> [Your objective]: Leaving pictures aside, restate exactly the lines of the data below, from the first one through the line that contains "(c) The undertaking".

> [Extracted page text data]:
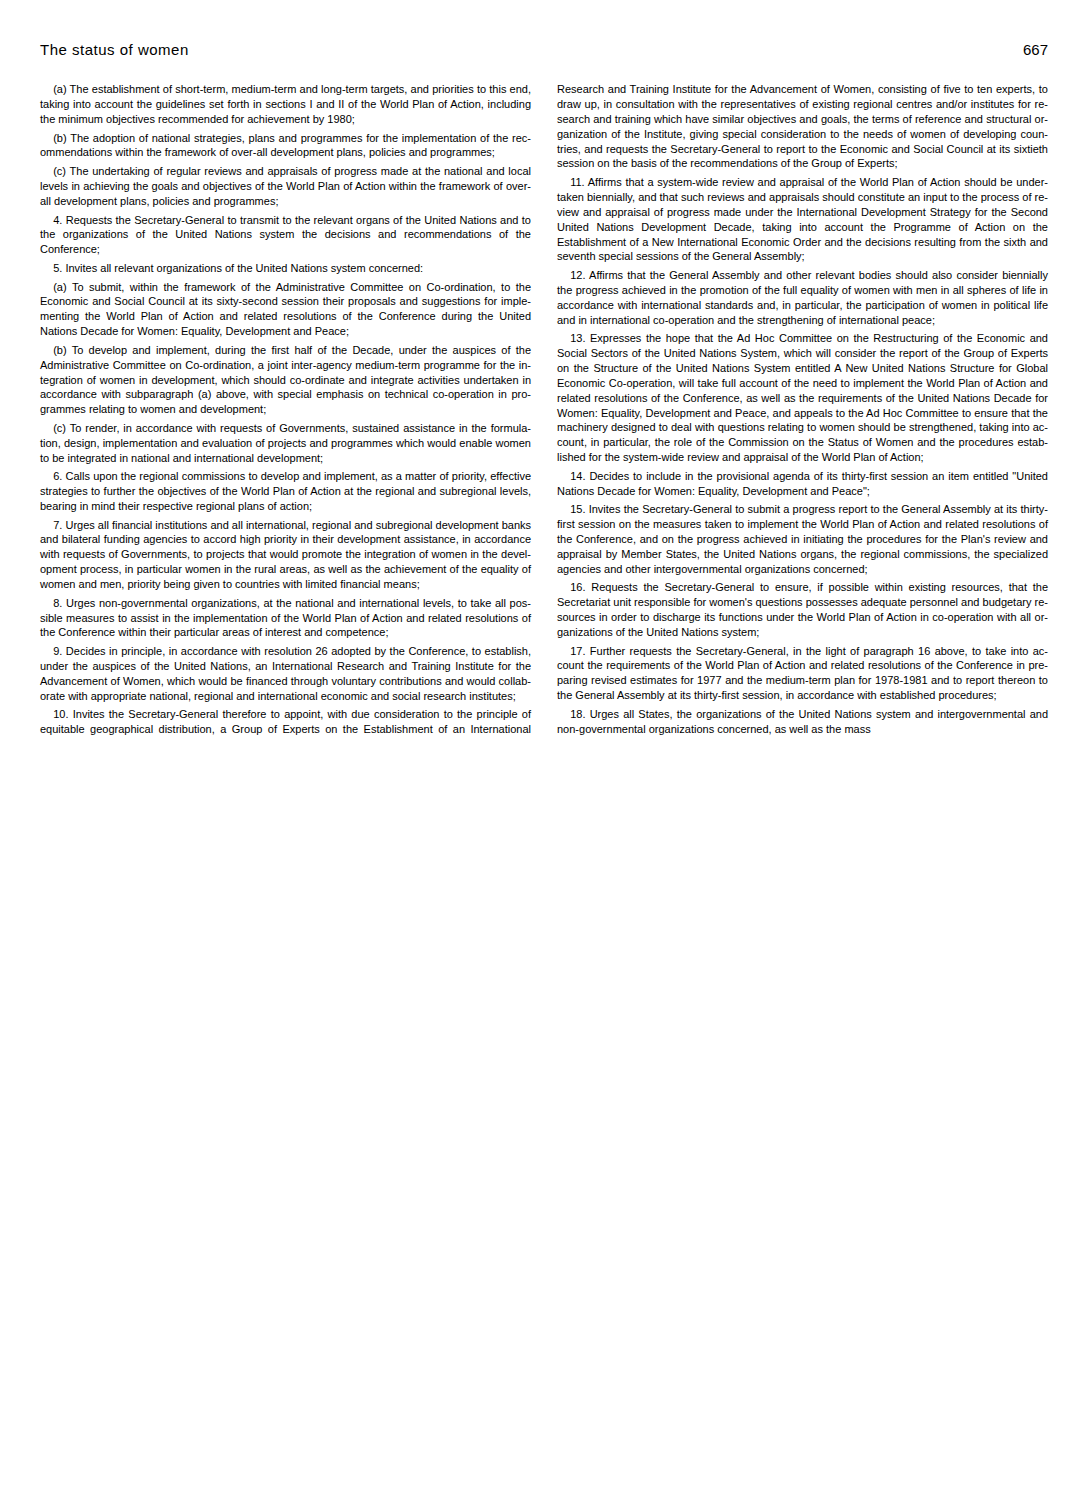The status of women 667
(a) The establishment of short-term, medium-term and long-term targets, and priorities to this end, taking into account the guidelines set forth in sections I and II of the World Plan of Action, including the minimum objectives recommended for achievement by 1980;
(b) The adoption of national strategies, plans and programmes for the implementation of the recommendations within the framework of over-all development plans, policies and programmes;
(c) The undertaking of regular reviews and appraisals of progress made at the national and local levels in achieving the goals and objectives of the World Plan of Action within the framework of over-all development plans, policies and programmes;
4. Requests the Secretary-General to transmit to the relevant organs of the United Nations and to the organizations of the United Nations system the decisions and recommendations of the Conference;
5. Invites all relevant organizations of the United Nations system concerned:
(a) To submit, within the framework of the Administrative Committee on Co-ordination, to the Economic and Social Council at its sixty-second session their proposals and suggestions for implementing the World Plan of Action and related resolutions of the Conference during the United Nations Decade for Women: Equality, Development and Peace;
(b) To develop and implement, during the first half of the Decade, under the auspices of the Administrative Committee on Co-ordination, a joint inter-agency medium-term programme for the integration of women in development, which should co-ordinate and integrate activities undertaken in accordance with subparagraph (a) above, with special emphasis on technical co-operation in programmes relating to women and development;
(c) To render, in accordance with requests of Governments, sustained assistance in the formulation, design, implementation and evaluation of projects and programmes which would enable women to be integrated in national and international development;
6. Calls upon the regional commissions to develop and implement, as a matter of priority, effective strategies to further the objectives of the World Plan of Action at the regional and subregional levels, bearing in mind their respective regional plans of action;
7. Urges all financial institutions and all international, regional and subregional development banks and bilateral funding agencies to accord high priority in their development assistance, in accordance with requests of Governments, to projects that would promote the integration of women in the development process, in particular women in the rural areas, as well as the achievement of the equality of women and men, priority being given to countries with limited financial means;
8. Urges non-governmental organizations, at the national and international levels, to take all possible measures to assist in the implementation of the World Plan of Action and related resolutions of the Conference within their particular areas of interest and competence;
9. Decides in principle, in accordance with resolution 26 adopted by the Conference, to establish, under the auspices of the United Nations, an International Research and Training Institute for the Advancement of Women, which would be financed through voluntary contributions and would collaborate with appropriate national, regional and international economic and social research institutes;
10. Invites the Secretary-General therefore to appoint, with due consideration to the principle of equitable geographical distribution, a Group of Experts on the Establishment of an International Research and Training Institute for the Advancement of Women, consisting of five to ten experts, to draw up, in consultation with the representatives of existing regional centres and/or institutes for research and training which have similar objectives and goals, the terms of reference and structural organization of the Institute, giving special consideration to the needs of women of developing countries, and requests the Secretary-General to report to the Economic and Social Council at its sixtieth session on the basis of the recommendations of the Group of Experts;
11. Affirms that a system-wide review and appraisal of the World Plan of Action should be undertaken biennially, and that such reviews and appraisals should constitute an input to the process of review and appraisal of progress made under the International Development Strategy for the Second United Nations Development Decade, taking into account the Programme of Action on the Establishment of a New International Economic Order and the decisions resulting from the sixth and seventh special sessions of the General Assembly;
12. Affirms that the General Assembly and other relevant bodies should also consider biennially the progress achieved in the promotion of the full equality of women with men in all spheres of life in accordance with international standards and, in particular, the participation of women in political life and in international co-operation and the strengthening of international peace;
13. Expresses the hope that the Ad Hoc Committee on the Restructuring of the Economic and Social Sectors of the United Nations System, which will consider the report of the Group of Experts on the Structure of the United Nations System entitled A New United Nations Structure for Global Economic Co-operation, will take full account of the need to implement the World Plan of Action and related resolutions of the Conference, as well as the requirements of the United Nations Decade for Women: Equality, Development and Peace, and appeals to the Ad Hoc Committee to ensure that the machinery designed to deal with questions relating to women should be strengthened, taking into account, in particular, the role of the Commission on the Status of Women and the procedures established for the system-wide review and appraisal of the World Plan of Action;
14. Decides to include in the provisional agenda of its thirty-first session an item entitled "United Nations Decade for Women: Equality, Development and Peace";
15. Invites the Secretary-General to submit a progress report to the General Assembly at its thirty-first session on the measures taken to implement the World Plan of Action and related resolutions of the Conference, and on the progress achieved in initiating the procedures for the Plan's review and appraisal by Member States, the United Nations organs, the regional commissions, the specialized agencies and other intergovernmental organizations concerned;
16. Requests the Secretary-General to ensure, if possible within existing resources, that the Secretariat unit responsible for women's questions possesses adequate personnel and budgetary resources in order to discharge its functions under the World Plan of Action in co-operation with all organizations of the United Nations system;
17. Further requests the Secretary-General, in the light of paragraph 16 above, to take into account the requirements of the World Plan of Action and related resolutions of the Conference in preparing revised estimates for 1977 and the medium-term plan for 1978-1981 and to report thereon to the General Assembly at its thirty-first session, in accordance with established procedures;
18. Urges all States, the organizations of the United Nations system and intergovernmental and non-governmental organizations concerned, as well as the mass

> [Your solution]:
The status of women 667
(a) The establishment of short-term, medium-term and long-term targets, and priorities to this end, taking into account the guidelines set forth in sections I and II of the World Plan of Action, including the minimum objectives recommended for achievement by 1980;
(b) The adoption of national strategies, plans and programmes for the implementation of the recommendations within the framework of over-all development plans, policies and programmes;
(c) The undertaking of regular reviews and appraisals of progress made at the national and local levels in achieving the goals and objectives of the World Plan of Action within the framework of over-all development plans, policies and programmes;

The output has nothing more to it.